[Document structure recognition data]
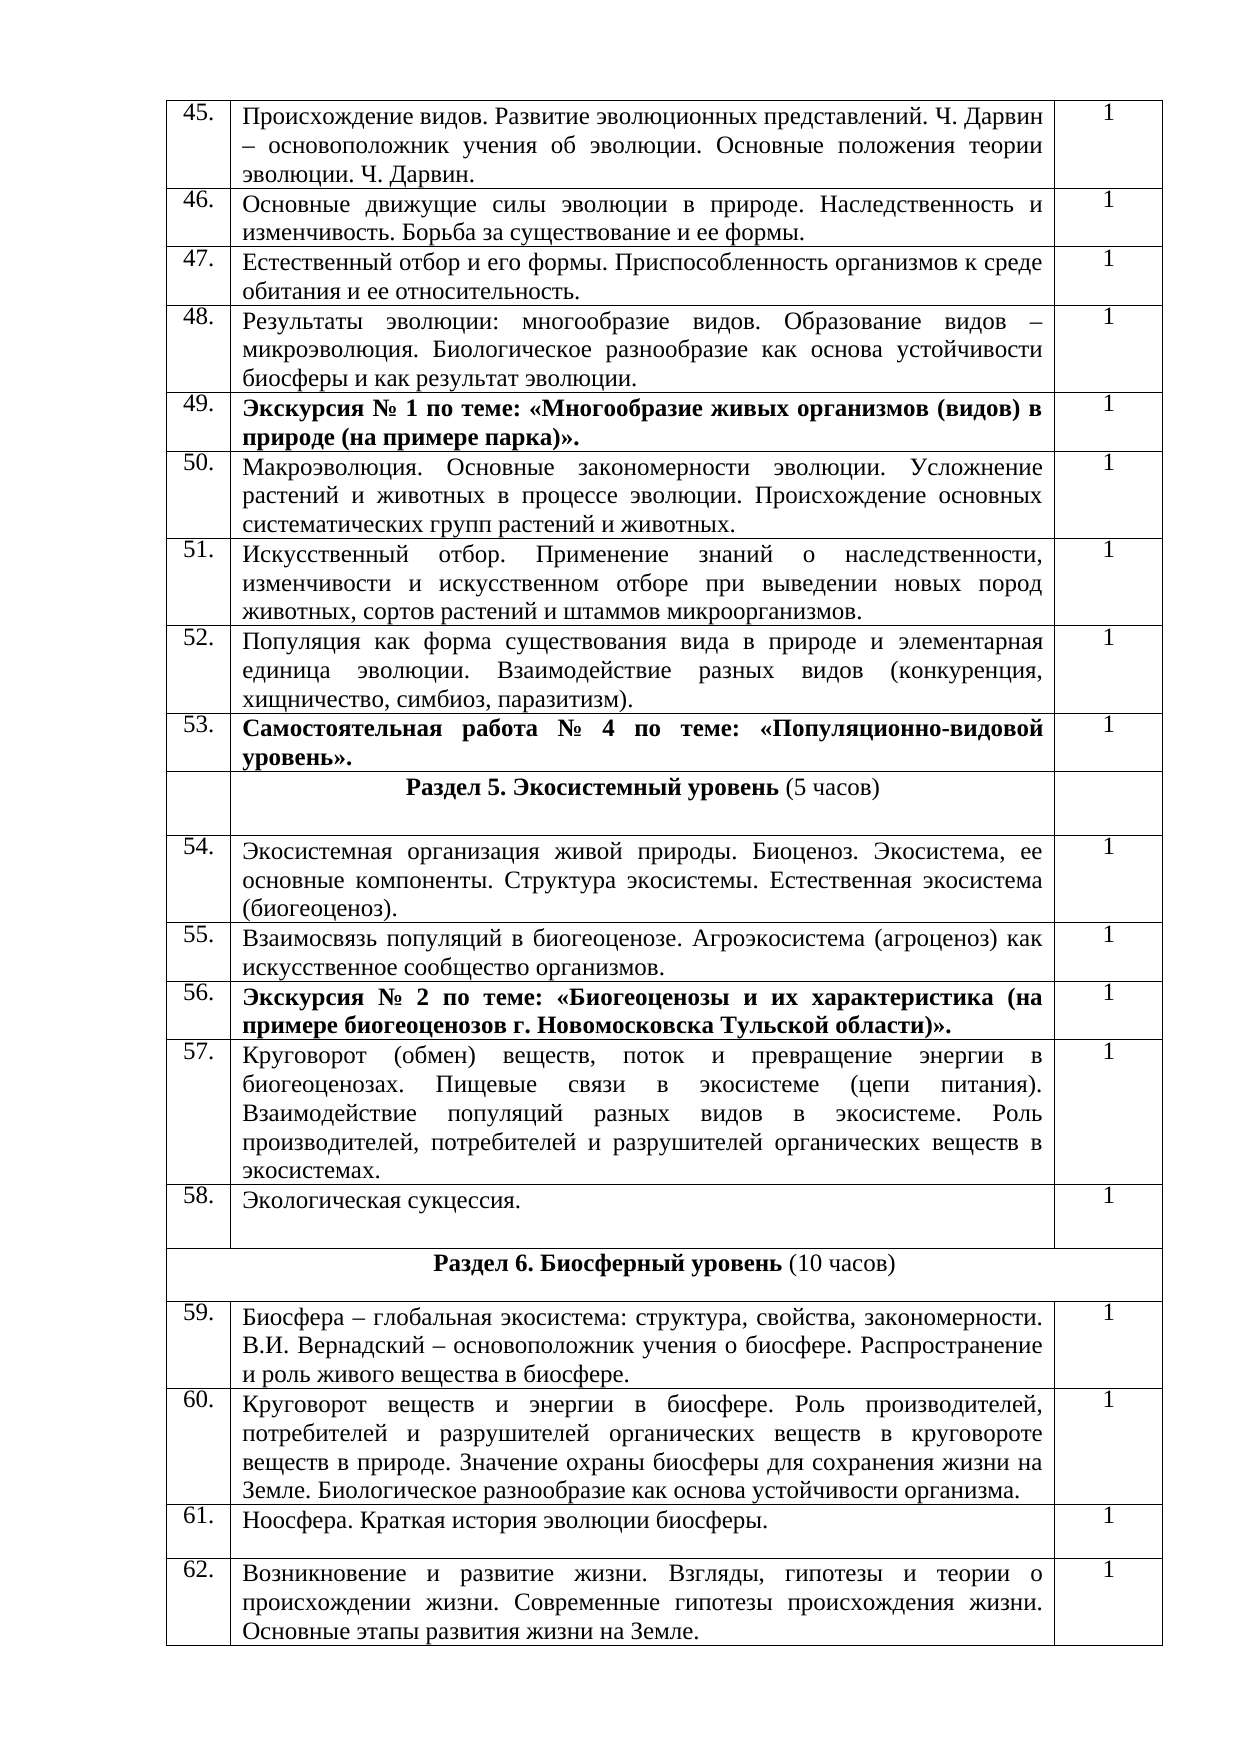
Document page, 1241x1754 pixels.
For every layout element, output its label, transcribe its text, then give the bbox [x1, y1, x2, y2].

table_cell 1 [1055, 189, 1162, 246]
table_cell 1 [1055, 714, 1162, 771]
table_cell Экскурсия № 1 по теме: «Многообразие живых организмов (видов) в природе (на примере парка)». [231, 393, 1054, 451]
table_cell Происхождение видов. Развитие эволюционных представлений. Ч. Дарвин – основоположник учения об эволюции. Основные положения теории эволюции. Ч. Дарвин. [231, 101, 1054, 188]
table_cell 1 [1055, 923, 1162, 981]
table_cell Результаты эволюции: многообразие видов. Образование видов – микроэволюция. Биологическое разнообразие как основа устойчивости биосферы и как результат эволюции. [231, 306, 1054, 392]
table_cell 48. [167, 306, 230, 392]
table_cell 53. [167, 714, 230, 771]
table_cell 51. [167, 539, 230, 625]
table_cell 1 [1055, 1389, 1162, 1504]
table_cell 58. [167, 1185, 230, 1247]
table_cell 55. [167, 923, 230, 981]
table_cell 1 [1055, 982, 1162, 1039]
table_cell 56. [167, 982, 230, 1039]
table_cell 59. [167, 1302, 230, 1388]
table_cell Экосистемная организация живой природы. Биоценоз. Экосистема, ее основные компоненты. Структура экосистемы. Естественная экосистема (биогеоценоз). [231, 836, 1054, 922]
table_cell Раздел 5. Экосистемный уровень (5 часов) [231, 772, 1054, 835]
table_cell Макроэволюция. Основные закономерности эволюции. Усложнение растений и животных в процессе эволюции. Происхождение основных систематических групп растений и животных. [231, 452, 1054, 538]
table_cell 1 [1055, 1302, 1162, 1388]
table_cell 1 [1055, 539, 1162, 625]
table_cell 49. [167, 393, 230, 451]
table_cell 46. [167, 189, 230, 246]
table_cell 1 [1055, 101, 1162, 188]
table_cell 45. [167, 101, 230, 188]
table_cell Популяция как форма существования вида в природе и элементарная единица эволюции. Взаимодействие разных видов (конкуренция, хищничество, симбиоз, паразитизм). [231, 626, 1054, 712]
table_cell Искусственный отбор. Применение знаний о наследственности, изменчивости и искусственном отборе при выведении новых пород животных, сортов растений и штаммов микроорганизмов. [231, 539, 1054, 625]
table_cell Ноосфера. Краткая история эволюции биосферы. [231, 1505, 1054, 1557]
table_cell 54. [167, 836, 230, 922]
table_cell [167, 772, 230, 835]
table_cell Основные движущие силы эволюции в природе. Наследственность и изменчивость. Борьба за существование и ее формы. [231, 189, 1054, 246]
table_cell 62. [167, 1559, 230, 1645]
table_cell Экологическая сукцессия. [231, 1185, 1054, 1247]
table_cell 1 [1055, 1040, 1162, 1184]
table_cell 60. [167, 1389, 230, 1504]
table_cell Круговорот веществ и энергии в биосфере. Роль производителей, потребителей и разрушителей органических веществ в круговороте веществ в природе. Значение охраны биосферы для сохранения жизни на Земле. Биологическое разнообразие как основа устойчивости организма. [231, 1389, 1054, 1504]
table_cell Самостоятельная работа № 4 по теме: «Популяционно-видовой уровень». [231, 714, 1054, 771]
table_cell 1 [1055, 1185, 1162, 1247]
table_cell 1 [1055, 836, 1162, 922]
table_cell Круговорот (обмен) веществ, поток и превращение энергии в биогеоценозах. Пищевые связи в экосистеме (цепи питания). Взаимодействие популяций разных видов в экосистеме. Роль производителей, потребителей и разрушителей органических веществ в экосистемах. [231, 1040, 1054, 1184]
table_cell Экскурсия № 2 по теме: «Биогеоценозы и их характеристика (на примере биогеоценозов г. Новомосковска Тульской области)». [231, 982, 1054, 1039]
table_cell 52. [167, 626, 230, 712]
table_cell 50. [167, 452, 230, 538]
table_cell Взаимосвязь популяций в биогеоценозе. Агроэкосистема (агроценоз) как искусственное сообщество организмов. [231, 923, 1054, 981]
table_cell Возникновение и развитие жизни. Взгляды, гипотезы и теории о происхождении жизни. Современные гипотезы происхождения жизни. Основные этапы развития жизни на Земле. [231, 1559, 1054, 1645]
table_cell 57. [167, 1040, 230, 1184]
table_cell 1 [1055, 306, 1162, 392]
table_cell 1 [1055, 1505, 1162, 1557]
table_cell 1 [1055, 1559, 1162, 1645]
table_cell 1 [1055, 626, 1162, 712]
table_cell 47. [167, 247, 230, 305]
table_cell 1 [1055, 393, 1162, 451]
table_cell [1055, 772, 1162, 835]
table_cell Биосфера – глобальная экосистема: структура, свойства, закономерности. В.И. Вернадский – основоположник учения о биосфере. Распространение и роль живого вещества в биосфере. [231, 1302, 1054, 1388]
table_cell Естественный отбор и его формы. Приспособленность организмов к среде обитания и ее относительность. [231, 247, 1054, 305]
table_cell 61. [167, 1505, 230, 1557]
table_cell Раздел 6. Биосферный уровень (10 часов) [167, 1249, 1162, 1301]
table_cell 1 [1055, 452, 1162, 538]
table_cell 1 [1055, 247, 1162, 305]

ACTIVITY → Each line above that carries the string "Земле" has to be returned.

RESULT OF THIS TASK →
table_cell Круговорот веществ и энергии в биосфере. Роль производителей, потребителей и разрушителей органических веществ в круговороте веществ в природе. Значение охраны биосферы для сохранения жизни на Земле. Биологическое разнообразие как основа устойчивости организма. [231, 1389, 1054, 1504]
table_cell Возникновение и развитие жизни. Взгляды, гипотезы и теории о происхождении жизни. Современные гипотезы происхождения жизни. Основные этапы развития жизни на Земле. [231, 1559, 1054, 1645]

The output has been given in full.